On the increase are:
- Wholesale generic drug programs for injectable drugs (24%)
- Alternative/complementary medical coverage (17%)
- Genetic testing (12%).
Some type of wellness program is offered by 92% of employers, including information (72%), programs in general (61%), and onsite flu vaccinations (54%). Note that some wellness programs are bundled into the healthcare benefit, so these numbers may be under-counted.
Obesity is on the minds of employers, with 37% of companies providing health coaching (declining from 46% in 2015), weight loss programs (31%). and subsidies for gyms (28%). Nutrition counseling is offered by 20% of employers.
41% of employers incorporate incentives for wellness programs, a growing percentage since 2012. 19% of organizations provide health care premium discounts for undergoing a health risk assessment, 17% discount for avoiding tobacco products, and 7% incentivize participating in a weight loss program.
What’s up in terms of wellness benefits are standing desks, provided by 33% of employers, and online fitness centers, among 26% of companies.
Health Populi reports here snippets from the health benefits and wellness sections of the report.

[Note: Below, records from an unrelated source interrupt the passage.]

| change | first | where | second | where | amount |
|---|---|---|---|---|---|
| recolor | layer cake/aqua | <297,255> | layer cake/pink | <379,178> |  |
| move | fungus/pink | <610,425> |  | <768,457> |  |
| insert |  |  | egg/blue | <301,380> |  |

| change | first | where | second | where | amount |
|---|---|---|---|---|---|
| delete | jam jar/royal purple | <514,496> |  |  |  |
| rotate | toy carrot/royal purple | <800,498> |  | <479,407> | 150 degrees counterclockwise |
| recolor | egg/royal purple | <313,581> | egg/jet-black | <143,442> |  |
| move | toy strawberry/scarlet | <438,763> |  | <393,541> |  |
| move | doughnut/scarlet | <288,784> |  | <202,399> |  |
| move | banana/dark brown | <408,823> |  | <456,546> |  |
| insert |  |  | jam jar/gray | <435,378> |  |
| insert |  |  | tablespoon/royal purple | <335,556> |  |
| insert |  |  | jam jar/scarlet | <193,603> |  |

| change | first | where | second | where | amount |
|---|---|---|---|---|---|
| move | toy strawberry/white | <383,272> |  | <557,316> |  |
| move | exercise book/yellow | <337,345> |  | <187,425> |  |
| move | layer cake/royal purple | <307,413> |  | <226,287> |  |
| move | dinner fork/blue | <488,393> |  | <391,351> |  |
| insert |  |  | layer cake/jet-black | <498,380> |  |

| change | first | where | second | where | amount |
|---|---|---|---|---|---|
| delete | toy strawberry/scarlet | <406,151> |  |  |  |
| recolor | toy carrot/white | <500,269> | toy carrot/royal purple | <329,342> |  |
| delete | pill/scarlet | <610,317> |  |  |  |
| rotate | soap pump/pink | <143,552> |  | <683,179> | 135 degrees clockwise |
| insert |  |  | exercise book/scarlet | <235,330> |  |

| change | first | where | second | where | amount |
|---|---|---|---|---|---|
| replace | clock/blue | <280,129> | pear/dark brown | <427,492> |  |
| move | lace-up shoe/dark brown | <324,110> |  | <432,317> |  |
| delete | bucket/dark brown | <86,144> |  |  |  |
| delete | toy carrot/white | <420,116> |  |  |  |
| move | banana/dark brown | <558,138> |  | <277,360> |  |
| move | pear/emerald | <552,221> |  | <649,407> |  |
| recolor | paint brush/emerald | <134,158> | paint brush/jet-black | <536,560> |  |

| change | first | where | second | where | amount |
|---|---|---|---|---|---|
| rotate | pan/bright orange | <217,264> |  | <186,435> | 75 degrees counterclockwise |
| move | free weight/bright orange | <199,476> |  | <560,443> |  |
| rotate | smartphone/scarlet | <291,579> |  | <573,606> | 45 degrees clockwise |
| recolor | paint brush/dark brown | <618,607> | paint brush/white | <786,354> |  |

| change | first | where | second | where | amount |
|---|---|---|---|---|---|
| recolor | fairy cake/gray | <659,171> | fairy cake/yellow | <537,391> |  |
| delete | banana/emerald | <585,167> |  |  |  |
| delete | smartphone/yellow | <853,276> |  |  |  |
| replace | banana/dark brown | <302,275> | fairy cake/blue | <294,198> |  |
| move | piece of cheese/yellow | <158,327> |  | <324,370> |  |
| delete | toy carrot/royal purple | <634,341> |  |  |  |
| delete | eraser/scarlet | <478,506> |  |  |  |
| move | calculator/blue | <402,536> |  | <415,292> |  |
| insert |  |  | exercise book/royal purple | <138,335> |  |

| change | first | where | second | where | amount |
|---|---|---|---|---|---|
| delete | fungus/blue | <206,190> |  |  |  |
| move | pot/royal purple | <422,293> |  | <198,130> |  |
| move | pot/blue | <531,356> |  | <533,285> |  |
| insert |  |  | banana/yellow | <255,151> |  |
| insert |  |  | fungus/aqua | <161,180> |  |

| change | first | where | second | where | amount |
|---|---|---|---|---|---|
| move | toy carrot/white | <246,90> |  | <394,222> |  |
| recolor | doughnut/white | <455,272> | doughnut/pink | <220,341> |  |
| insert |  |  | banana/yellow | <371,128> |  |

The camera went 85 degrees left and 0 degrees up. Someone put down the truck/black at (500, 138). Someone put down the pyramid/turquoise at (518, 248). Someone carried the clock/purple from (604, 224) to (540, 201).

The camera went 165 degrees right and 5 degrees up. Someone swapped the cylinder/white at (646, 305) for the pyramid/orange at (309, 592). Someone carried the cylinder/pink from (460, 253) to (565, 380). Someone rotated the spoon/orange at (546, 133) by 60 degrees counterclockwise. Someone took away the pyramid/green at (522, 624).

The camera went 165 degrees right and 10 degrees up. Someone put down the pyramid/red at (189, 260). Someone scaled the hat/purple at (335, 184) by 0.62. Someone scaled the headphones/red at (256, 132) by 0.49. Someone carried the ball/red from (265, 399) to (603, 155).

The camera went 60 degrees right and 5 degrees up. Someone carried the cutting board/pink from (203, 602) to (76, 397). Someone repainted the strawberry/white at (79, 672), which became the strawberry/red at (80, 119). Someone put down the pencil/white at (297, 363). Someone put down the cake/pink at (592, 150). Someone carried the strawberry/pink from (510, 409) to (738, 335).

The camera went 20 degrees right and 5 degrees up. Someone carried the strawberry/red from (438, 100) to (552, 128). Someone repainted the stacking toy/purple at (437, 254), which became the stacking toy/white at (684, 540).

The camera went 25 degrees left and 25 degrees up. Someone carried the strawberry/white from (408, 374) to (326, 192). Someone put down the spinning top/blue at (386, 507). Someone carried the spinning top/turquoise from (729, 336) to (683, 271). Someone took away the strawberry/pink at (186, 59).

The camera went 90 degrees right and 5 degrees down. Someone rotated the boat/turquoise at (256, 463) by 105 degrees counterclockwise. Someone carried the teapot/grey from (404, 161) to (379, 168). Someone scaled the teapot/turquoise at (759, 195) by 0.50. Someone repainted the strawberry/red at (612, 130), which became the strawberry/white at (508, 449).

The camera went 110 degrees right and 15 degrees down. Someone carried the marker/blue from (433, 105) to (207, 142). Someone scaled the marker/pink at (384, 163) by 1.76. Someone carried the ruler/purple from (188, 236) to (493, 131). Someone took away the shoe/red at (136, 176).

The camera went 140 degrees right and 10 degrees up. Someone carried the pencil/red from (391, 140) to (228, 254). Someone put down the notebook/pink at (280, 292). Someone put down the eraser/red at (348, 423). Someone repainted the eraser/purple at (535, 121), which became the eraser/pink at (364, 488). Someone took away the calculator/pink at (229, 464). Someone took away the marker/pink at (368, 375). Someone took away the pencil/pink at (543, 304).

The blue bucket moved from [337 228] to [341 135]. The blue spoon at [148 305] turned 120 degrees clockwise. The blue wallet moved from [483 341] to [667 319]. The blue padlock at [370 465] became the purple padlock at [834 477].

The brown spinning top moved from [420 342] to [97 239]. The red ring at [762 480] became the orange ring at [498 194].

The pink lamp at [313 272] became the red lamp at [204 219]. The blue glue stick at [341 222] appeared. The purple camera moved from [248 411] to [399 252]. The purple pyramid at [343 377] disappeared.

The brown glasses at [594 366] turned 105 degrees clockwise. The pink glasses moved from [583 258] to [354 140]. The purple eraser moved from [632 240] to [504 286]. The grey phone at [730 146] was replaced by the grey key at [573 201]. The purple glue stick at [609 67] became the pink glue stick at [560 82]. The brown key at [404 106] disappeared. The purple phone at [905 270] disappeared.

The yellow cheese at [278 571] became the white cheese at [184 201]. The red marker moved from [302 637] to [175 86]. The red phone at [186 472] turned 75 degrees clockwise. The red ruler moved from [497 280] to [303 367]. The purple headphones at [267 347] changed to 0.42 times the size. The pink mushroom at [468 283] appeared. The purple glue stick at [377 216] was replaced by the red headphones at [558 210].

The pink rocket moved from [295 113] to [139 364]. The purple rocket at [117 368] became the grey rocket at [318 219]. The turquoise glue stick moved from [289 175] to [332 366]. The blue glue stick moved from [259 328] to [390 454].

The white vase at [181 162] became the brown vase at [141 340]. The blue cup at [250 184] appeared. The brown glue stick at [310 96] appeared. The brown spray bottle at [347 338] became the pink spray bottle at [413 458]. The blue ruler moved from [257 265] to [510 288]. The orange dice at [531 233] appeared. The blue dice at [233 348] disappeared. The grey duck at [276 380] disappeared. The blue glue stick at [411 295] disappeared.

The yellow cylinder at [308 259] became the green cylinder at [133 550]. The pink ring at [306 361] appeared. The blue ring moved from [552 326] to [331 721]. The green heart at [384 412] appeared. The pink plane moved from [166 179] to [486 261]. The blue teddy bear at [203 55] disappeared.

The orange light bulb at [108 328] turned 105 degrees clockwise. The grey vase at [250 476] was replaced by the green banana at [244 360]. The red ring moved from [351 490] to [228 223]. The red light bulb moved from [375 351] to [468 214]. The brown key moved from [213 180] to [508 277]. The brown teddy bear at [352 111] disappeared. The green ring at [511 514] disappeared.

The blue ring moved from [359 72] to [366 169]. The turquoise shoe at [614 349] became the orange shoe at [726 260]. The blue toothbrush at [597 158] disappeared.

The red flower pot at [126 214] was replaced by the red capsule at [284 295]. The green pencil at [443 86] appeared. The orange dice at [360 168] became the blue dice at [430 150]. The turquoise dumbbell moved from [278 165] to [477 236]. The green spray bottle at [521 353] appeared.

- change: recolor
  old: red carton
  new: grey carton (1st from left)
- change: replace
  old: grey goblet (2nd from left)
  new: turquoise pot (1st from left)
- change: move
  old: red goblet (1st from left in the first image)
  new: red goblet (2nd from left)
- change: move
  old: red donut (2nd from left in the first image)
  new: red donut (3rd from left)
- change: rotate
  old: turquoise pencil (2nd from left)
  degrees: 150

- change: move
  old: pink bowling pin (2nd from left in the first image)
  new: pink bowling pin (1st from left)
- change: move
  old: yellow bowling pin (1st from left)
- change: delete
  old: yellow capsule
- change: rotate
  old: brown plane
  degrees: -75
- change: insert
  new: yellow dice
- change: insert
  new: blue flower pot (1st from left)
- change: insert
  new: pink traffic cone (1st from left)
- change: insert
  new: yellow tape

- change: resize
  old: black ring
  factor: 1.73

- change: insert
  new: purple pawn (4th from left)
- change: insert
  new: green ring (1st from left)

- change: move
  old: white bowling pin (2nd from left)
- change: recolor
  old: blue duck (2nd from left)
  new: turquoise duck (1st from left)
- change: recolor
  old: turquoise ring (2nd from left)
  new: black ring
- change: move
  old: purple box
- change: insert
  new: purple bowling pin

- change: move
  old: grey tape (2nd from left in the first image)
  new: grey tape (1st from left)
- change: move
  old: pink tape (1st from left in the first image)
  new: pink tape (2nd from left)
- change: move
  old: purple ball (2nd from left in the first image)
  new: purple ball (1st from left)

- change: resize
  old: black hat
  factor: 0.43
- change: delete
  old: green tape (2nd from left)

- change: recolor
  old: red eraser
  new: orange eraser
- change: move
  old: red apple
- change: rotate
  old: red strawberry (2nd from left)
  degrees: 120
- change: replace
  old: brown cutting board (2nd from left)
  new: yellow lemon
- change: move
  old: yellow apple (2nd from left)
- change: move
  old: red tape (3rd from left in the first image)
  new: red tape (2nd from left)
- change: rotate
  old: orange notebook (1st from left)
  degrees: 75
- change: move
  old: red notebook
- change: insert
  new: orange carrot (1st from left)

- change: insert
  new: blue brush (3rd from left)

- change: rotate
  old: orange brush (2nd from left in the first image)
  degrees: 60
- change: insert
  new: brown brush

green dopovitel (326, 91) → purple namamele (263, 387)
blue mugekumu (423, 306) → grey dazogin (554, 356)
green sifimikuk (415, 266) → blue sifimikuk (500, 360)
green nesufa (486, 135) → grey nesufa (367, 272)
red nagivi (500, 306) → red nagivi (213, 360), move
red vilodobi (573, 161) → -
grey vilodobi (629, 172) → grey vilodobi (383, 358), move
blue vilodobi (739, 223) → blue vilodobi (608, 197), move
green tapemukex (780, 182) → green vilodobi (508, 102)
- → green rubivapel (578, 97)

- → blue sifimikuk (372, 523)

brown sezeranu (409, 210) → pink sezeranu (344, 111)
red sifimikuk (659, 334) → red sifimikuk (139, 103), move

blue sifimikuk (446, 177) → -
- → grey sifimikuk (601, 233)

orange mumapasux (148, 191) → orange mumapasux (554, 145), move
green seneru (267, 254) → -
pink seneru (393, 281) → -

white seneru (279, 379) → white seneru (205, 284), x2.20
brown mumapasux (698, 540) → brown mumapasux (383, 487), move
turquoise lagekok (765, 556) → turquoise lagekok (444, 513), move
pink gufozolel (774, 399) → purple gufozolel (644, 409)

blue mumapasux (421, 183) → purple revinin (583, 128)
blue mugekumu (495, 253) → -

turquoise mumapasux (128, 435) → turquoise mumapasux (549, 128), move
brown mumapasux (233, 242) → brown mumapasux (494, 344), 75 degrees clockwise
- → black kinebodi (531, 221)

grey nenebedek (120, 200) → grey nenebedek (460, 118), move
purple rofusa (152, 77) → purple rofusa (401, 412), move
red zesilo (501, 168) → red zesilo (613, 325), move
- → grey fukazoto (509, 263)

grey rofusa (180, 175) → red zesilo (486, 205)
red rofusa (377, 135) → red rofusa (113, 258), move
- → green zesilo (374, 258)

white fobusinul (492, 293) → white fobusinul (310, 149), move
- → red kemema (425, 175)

But the paper is a treasure trove of benefit details, from “A” (adoption assistance, auto insurance, access to backup childcare service) to “W” (weight loss, wellness), and the benefit alphabet in-between.
SHRM’s report is based on a mail survey among the organization’s membership, with 3,490 HR professionals responding to the survey — a 15% response rate. The sample tends to have more HR professionals from smaller organizations, and private for-profit organizations.
Health Populi’s Hot Points: There was concern just prior to the launch of the Affordable Care Act that employers would collectively exit the role of providing health benefits at the workplace. That scenario has not played out. Instead, employers are taking critical looks at the entire benefit platform, scrutinizing return-on-investment across the many benefit segments and reallocating where payors find greater returns and synergies across the company’s culture of wellness. There’s a rise in financial wellness benefits, socially-oriented benefits, and work-life balance, away from specific wellness categories that have not yielded the desired ROI.
For companies that increased benefits, 58% increased health related ones, and 45% increased wellness programs. For companies that decreased benefits overall, 66% eroded health benefits, 19% wellness, 24% retirement savings and planning.
Based on this, there appears to be a chasm between companies that highly value the health and wellness benefit component, and employers eroding benefits overall including but not limited to health. This may reflect the bias in the study toward smaller, privately-held companies, with fewer larger firms represented in the sample.
It’s important to note the introduction and growth of non-traditional health-oriented benefits: acupressure/acupuncture, behavioral health, alternative and complementary medicine coverage, and the one-third of companies offering standing desks. We are in a morphing era of the health benefit, where companies are re-defining what health and wellness are in the workplace in a larger context of work-life balance and broader definition of whole health. This is in response to employees themselves re-defining their personal definitions of health, which incorporate physical, mental/emotional, appearance, and financial wellness.